* Your assignment *
Lines that contain the string "thực" are the ones to list; copy all of them from the records.

* Dataset records *
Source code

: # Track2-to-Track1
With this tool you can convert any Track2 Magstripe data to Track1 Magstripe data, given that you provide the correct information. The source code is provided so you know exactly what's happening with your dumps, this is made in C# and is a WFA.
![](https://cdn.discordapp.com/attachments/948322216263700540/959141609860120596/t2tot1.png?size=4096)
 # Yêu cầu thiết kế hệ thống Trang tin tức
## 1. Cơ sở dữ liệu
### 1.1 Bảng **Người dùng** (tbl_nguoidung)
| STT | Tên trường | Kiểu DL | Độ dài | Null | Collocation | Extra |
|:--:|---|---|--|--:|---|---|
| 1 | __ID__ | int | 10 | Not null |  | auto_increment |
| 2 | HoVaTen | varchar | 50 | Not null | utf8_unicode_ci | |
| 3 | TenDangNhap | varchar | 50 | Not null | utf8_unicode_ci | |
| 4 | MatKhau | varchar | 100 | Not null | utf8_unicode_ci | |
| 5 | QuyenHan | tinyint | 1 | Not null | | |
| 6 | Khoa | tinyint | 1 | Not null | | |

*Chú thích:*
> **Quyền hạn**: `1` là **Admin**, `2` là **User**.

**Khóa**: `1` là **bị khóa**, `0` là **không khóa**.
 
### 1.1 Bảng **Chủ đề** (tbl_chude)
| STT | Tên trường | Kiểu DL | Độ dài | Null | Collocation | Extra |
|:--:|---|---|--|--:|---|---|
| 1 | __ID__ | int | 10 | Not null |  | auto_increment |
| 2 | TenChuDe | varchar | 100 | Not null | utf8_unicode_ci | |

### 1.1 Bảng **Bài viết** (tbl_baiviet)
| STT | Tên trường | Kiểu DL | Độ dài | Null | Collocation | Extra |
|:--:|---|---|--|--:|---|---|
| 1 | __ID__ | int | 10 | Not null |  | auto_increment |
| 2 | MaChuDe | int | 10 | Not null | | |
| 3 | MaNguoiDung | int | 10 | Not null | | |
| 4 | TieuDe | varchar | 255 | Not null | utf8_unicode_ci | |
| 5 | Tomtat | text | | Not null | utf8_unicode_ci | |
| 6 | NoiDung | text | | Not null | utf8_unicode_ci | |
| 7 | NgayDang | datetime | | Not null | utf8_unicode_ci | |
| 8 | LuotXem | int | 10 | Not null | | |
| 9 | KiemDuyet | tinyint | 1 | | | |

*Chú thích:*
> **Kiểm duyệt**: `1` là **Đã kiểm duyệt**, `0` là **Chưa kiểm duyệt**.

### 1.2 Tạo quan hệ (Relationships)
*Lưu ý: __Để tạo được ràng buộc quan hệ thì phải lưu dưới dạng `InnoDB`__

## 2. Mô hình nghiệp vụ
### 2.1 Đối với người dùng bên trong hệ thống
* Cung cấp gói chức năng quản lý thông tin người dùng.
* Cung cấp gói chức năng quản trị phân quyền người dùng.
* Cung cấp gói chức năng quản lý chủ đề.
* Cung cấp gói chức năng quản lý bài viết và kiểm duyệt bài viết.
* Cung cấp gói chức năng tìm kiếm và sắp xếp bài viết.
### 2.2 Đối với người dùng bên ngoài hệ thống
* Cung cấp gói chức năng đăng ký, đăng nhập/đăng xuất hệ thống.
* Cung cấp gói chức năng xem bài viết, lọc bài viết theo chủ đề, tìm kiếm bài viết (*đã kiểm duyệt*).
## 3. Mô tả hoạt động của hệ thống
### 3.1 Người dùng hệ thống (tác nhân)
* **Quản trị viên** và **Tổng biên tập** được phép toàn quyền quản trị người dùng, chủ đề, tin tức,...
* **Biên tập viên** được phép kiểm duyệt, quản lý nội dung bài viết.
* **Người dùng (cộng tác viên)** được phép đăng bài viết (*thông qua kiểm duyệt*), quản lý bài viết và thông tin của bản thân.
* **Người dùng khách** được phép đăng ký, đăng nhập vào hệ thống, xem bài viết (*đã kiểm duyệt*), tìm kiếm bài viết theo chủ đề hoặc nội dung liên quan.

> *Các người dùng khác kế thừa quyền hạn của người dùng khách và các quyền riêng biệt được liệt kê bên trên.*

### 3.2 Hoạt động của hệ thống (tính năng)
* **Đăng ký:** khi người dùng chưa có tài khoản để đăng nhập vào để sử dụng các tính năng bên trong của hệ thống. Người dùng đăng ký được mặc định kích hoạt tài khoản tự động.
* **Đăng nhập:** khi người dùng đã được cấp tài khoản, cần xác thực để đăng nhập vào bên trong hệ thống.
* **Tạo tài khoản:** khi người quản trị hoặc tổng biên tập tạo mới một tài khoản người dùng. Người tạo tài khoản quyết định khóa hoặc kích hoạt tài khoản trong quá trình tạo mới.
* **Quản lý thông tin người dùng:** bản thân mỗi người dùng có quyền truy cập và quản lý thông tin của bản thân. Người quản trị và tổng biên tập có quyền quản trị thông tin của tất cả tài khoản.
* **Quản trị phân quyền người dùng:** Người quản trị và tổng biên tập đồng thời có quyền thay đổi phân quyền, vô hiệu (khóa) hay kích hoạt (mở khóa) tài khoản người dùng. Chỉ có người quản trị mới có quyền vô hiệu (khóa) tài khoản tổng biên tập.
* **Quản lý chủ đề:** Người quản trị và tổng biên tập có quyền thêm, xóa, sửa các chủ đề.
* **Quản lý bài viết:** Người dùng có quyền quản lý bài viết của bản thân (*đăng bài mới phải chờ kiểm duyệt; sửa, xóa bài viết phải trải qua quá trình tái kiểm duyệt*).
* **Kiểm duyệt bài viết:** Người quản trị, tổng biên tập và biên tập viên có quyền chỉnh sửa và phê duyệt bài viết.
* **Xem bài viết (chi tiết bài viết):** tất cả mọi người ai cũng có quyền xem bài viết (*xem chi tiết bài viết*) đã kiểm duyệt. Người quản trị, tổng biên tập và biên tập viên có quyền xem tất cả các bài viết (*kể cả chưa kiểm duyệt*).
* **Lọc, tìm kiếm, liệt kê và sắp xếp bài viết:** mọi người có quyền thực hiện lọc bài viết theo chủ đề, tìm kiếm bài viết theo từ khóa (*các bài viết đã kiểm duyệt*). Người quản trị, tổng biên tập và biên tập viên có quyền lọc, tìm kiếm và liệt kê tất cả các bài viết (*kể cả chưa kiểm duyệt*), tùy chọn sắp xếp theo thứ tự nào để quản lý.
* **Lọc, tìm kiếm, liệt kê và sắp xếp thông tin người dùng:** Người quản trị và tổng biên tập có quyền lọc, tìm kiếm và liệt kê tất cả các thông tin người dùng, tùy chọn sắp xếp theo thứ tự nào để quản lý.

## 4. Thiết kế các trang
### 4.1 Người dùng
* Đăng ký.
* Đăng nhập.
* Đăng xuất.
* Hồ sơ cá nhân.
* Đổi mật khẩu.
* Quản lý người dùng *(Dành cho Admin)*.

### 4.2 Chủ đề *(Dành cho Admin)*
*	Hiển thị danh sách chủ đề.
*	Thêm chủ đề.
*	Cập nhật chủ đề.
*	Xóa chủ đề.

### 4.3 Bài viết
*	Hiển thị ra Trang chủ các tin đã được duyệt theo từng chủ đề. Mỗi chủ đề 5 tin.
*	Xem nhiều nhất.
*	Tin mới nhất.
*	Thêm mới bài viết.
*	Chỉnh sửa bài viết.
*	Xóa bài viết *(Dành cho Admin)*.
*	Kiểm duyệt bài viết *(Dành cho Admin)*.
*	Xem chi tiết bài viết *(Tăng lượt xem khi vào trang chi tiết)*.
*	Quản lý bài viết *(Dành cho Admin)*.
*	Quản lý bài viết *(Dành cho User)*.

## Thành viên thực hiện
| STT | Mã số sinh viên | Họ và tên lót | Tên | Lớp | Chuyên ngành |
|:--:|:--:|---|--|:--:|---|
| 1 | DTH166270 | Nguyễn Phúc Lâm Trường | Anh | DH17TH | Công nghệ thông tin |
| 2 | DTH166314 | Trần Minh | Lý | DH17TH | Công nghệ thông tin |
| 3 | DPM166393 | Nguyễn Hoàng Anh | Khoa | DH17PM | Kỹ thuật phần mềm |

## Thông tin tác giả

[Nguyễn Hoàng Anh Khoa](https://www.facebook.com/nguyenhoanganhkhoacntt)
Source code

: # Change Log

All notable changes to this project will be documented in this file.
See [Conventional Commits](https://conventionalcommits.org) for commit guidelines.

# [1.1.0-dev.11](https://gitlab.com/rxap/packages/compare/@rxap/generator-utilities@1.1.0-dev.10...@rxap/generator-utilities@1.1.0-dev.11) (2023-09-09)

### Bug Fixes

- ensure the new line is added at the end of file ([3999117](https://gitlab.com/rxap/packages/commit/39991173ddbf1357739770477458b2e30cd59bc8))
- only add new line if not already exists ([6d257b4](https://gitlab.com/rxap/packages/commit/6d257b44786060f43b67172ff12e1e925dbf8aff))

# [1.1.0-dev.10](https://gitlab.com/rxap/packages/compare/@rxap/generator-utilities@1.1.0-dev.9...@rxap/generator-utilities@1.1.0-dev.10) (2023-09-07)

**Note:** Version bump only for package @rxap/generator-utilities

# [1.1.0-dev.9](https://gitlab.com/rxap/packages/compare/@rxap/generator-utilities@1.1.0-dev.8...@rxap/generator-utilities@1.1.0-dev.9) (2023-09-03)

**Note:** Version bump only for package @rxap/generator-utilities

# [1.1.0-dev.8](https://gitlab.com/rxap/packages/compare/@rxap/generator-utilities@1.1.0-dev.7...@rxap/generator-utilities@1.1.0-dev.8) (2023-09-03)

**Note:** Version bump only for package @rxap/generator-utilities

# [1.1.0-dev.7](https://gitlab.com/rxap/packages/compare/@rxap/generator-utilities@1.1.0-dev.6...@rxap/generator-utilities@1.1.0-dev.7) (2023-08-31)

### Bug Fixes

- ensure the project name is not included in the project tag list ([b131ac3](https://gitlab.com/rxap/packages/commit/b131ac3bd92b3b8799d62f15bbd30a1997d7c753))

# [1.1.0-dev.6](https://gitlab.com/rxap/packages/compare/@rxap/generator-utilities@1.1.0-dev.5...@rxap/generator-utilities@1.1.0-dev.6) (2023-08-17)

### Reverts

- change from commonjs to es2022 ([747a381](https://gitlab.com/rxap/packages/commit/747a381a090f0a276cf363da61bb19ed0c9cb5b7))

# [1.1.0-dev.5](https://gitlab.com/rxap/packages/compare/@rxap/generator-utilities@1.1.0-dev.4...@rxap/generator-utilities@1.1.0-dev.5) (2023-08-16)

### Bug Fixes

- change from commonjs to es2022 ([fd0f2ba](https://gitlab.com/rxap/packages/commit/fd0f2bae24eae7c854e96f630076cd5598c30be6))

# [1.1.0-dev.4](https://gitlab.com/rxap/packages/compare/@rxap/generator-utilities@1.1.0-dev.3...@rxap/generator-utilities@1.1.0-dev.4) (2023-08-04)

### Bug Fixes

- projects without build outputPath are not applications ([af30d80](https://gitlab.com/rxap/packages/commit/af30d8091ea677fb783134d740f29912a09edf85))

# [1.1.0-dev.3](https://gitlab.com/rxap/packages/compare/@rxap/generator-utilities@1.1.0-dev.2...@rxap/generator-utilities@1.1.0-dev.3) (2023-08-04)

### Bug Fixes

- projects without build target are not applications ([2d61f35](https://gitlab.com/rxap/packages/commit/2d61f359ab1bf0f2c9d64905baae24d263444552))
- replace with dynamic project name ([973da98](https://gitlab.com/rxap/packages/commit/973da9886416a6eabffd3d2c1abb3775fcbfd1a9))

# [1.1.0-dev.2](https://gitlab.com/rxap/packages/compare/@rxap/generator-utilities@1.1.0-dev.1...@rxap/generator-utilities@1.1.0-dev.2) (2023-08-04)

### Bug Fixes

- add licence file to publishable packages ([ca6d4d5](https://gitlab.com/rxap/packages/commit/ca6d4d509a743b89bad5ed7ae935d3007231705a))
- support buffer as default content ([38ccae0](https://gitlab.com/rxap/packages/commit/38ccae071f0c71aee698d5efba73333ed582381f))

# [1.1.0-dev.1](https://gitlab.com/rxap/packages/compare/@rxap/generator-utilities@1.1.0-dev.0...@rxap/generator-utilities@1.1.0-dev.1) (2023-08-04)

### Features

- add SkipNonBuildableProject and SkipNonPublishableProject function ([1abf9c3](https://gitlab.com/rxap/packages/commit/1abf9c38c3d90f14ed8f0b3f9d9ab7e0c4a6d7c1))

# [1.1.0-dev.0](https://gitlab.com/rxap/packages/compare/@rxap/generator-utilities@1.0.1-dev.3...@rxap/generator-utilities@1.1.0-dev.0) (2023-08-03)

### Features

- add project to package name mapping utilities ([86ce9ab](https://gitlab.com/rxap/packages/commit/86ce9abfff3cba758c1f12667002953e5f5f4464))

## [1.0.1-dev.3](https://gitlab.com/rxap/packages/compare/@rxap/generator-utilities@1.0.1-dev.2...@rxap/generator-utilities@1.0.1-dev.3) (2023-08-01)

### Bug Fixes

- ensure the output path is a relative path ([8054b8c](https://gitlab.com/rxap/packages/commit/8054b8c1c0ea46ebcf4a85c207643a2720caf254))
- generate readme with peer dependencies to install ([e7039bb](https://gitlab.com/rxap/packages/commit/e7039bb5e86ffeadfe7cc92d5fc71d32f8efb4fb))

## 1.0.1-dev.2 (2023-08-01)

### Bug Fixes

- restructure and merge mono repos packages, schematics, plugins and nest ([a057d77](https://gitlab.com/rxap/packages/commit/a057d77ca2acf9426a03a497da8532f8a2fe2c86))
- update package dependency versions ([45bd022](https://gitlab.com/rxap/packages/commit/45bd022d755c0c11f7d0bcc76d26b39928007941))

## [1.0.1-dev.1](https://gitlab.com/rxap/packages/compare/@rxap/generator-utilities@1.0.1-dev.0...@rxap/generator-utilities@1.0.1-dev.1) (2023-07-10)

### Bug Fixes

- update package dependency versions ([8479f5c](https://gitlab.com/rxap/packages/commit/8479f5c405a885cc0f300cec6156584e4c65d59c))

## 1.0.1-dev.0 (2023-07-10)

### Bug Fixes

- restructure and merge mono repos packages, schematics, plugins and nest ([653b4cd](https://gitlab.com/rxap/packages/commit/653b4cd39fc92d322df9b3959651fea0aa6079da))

* Written response *
* **Đăng nhập:** khi người dùng đã được cấp tài khoản, cần xác thực để đăng nhập vào bên trong hệ thống.
* **Lọc, tìm kiếm, liệt kê và sắp xếp bài viết:** mọi người có quyền thực hiện lọc bài viết theo chủ đề, tìm kiếm bài viết theo từ khóa (*các bài viết đã kiểm duyệt*). Người quản trị, tổng biên tập và biên tập viên có quyền lọc, tìm kiếm và liệt kê tất cả các bài viết (*kể cả chưa kiểm duyệt*), tùy chọn sắp xếp theo thứ tự nào để quản lý.
## Thành viên thực hiện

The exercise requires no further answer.